Bonno, pay to M. Possano, on sight, to himself, and not to order, the sum of one hundred louis, if these presents are delivered to you on the 30th day of April, in the year 1763; and after the day aforesaid my order to become null and void."

With this letter in my hand I went to the traitor who had been lanced an hour before.

"You're an infamous traitor," I began, "but as Madame d'Urfe knows of the disgraceful state you are in she would not so much as read your letter. I have read it, and by way of reward I give you two alternatives which you must decide on immediately. I am in a hurry. You will either go to the hospital--for we can't have pestiferous fellows like you here--or start for Lyons in an hour. You must not stop on the way, for I have only given you sixty hours, which is ample to do forty posts in. As soon as you get to Lyons present this to M. Bono, and he will give you a hundred louis. This is a present from me, and afterwards I don't care what you do, as you are no longer in my service. You can have the carriage I bought for you at Antibes, and there is twenty-five louis for the journey: that is all. Make your choice, but I warn you that if you go to the hospital I shall only give you a month's wages, as I dismiss you from my service now at this instant."

After a moment's reflection he said he would go to Lyons, though it would be at the risk of his life, for he was very ill.

"You must reap the reward of your treachery," said I, "and if you die it will be a good thing for your family, who will come in for what I have given you, but not what I should have given you if you had been a faithful servant."

I then left him and told Clairmont to pack up his trunk. I warned the inn-keeper of his departure and told him to get the post horses ready as soon as possible.

I then gave Clairmont the letter to Bono and twenty-five Louis, for him to hand them over to Possano when he was in the carriage and ready to go off.

When I had thus successfully accomplished my designs by means of the all-powerful lever, gold, which I knew how to lavish in time of need, I was once more free for my amours. I wanted to instruct the fair Marcoline, with whom I grew more in love every day. She kept telling me that her happiness would be complete if she knew French, and if she had the slightest hope that I would take her to England with me.

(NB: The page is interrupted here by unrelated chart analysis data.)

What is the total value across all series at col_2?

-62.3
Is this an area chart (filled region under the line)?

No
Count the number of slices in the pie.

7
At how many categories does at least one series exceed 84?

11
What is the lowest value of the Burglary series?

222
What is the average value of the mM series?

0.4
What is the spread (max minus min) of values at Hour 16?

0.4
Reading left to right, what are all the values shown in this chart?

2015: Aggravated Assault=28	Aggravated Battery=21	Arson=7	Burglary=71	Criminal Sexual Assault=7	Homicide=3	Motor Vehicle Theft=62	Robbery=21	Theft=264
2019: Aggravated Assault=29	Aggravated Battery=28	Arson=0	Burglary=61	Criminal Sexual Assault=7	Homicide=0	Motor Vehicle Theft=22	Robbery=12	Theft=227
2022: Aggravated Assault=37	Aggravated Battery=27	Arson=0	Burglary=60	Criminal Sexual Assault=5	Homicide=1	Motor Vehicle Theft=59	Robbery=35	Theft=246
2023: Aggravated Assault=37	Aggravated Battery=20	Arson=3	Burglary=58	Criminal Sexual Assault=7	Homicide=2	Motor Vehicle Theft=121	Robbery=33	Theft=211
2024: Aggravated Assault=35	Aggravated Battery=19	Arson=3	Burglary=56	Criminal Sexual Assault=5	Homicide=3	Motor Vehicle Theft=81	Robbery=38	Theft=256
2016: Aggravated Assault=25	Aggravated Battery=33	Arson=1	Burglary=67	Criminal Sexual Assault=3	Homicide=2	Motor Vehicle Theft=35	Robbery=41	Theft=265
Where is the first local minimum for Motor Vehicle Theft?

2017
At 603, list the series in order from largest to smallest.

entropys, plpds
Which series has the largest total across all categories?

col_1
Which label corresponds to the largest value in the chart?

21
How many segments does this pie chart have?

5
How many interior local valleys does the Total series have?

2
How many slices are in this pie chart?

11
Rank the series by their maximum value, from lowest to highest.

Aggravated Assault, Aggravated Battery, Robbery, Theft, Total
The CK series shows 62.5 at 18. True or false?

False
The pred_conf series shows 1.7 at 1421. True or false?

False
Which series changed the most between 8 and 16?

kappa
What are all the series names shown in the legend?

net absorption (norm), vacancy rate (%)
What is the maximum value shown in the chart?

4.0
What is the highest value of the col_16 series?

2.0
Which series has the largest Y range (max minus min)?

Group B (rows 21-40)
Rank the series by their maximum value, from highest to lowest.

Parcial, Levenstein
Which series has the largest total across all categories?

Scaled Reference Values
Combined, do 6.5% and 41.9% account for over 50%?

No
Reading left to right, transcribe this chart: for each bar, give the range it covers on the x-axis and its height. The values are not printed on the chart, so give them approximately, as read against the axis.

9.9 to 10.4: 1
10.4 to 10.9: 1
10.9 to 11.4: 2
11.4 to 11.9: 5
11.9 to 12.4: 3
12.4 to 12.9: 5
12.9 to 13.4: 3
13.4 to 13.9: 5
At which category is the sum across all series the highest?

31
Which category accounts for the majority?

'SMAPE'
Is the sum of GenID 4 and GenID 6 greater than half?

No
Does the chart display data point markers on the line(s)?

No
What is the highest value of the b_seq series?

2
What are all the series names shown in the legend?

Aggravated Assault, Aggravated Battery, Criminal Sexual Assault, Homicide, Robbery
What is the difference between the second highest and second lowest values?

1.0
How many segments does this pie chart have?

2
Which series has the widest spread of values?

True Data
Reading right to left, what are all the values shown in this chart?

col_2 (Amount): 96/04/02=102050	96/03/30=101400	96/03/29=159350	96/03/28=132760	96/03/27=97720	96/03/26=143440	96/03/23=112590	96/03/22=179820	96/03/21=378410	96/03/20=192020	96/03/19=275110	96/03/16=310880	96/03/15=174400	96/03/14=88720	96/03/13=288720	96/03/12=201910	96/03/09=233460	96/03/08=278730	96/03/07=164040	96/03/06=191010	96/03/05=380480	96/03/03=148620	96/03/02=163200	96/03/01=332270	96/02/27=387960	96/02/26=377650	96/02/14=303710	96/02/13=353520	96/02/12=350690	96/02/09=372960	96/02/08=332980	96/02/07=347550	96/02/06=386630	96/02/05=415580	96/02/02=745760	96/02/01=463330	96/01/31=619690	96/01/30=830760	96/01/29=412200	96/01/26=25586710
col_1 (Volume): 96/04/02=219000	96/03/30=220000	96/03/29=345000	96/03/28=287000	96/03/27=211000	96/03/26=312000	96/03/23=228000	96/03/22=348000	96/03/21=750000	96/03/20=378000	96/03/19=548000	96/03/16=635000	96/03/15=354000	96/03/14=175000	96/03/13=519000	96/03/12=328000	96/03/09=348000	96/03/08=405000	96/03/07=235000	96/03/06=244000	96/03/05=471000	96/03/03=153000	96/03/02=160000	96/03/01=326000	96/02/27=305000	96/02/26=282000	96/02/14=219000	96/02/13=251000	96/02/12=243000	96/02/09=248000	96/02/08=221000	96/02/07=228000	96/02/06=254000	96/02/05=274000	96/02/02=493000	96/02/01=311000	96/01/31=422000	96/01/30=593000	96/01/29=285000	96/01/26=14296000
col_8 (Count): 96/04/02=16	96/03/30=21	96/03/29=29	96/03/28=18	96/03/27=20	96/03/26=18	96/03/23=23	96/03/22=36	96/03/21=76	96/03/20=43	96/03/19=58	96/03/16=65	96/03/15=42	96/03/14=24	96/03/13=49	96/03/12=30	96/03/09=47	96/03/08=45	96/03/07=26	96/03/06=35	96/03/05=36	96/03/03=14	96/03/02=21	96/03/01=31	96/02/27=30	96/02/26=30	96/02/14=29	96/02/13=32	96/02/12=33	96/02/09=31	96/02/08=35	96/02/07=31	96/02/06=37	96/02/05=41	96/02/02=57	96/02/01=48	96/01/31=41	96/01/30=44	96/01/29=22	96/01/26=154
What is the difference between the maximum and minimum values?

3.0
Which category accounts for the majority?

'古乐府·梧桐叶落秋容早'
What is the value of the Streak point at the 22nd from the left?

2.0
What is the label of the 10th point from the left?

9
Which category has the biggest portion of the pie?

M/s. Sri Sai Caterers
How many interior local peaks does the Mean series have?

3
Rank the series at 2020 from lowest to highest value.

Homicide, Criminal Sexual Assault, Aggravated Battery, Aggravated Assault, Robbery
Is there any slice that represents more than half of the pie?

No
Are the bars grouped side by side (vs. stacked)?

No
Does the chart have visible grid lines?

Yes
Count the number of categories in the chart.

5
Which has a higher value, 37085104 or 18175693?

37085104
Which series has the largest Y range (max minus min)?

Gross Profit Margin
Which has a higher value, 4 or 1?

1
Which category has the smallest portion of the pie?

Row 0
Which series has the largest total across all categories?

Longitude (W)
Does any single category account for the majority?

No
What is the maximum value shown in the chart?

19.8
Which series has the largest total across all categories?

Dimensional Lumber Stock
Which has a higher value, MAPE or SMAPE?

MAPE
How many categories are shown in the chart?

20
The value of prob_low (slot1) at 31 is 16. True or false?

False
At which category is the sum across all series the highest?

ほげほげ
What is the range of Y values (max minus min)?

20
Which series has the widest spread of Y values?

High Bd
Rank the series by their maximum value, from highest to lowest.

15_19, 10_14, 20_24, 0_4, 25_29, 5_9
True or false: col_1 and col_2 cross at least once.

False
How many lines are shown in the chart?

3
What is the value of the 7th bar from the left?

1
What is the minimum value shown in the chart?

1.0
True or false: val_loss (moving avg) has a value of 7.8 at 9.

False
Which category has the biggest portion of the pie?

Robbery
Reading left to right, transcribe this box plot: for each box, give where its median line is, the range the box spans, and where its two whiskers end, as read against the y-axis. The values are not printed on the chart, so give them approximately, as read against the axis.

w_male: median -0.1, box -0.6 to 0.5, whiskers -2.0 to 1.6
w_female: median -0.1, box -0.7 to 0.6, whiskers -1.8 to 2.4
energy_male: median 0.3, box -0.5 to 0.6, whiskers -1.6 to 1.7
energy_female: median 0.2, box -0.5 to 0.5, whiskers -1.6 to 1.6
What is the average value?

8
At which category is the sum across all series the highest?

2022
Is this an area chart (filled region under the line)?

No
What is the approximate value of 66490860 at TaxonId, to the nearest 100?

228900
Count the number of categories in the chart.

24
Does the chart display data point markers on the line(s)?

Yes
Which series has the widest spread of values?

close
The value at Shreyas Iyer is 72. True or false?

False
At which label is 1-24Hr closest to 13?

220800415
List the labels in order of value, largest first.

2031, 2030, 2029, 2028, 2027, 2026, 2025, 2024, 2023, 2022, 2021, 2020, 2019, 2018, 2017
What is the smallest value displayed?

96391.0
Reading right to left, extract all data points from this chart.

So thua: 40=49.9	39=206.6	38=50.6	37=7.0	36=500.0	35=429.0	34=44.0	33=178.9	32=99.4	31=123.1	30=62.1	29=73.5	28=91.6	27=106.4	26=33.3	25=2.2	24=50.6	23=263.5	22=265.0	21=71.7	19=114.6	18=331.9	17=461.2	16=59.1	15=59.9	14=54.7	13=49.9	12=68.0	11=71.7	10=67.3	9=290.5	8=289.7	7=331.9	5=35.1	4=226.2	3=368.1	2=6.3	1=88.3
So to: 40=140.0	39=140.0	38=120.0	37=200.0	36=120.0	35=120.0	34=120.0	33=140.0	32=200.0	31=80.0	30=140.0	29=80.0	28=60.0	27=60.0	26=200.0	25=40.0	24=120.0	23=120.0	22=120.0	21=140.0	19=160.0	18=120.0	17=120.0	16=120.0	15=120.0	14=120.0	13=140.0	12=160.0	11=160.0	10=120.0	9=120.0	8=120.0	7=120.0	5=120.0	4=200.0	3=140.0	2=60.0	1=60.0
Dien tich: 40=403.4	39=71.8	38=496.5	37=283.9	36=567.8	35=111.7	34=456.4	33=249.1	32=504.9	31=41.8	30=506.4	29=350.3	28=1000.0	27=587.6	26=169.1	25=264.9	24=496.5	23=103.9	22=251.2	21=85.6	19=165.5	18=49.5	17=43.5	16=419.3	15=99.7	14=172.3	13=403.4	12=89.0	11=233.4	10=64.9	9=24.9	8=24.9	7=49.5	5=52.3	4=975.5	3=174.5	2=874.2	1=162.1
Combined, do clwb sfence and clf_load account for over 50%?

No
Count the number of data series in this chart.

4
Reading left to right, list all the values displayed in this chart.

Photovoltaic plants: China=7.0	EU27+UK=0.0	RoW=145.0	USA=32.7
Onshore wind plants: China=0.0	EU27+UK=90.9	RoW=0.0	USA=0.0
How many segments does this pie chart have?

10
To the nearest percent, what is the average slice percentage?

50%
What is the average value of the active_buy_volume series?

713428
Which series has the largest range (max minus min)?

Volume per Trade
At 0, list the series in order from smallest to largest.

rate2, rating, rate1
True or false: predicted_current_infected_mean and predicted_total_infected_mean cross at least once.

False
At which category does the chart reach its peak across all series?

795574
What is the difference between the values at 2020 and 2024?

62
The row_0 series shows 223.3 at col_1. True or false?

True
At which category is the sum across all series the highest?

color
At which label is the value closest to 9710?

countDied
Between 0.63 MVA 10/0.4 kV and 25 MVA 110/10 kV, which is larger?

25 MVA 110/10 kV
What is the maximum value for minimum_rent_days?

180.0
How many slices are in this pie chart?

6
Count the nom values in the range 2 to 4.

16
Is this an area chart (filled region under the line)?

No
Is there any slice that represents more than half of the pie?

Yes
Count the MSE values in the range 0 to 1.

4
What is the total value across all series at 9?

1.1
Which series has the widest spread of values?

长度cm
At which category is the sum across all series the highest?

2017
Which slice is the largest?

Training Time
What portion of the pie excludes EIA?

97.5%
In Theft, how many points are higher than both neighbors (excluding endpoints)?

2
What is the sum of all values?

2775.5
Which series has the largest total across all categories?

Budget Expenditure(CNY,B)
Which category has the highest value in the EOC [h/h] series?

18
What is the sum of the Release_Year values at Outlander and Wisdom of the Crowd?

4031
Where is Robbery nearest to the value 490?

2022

I had never flattered her that my love would go as far as that, but yet I could not help feeling sad at the thought of parting from a being who seemed made to taste voluptuous pleasures, and to communicate them with tenfold intensity to the man of her choice. She was delighted to hear that I had got rid of my two odious companions, and begged me to take her to the theatre, "for," said she, "everybody is asking who and what I am, and my landlord's niece is quite angry with me because I will not let her tell the truth"

I promised I would take her out in the course of the next week, but that for the present I had a most important affair on hand, in which I had need of her assistance.

"I will do whatever you wish, dearest."

"Very good! then listen to me. I will get you a disguise which will make you look like a smart footman, and in that costume you will call on the marchioness with whom I live, at the hour I shall name to you, and you will give her a note. Have you sufficient courage for that?"

"Certainly. Will you be there?"

"Yes. She will speak, but you must pretend to be dumb, as the note you bring with you will tell us; as also that you have come to wait upon us while we are bathing. She will accept the offer, and when she tells you to undress her from head to foot you will do so. When you have done, undress yourself, and gently rub the marchioness from the feet to the waist, but not higher. In the meanwhile I shall have taken off my clothes, and while I hold her in a close embrace you must stand so that I can see all your charms.

"Further, sweetheart, when I leave you you must gently wash her generative organs, and afterwards wipe them with a fine towel.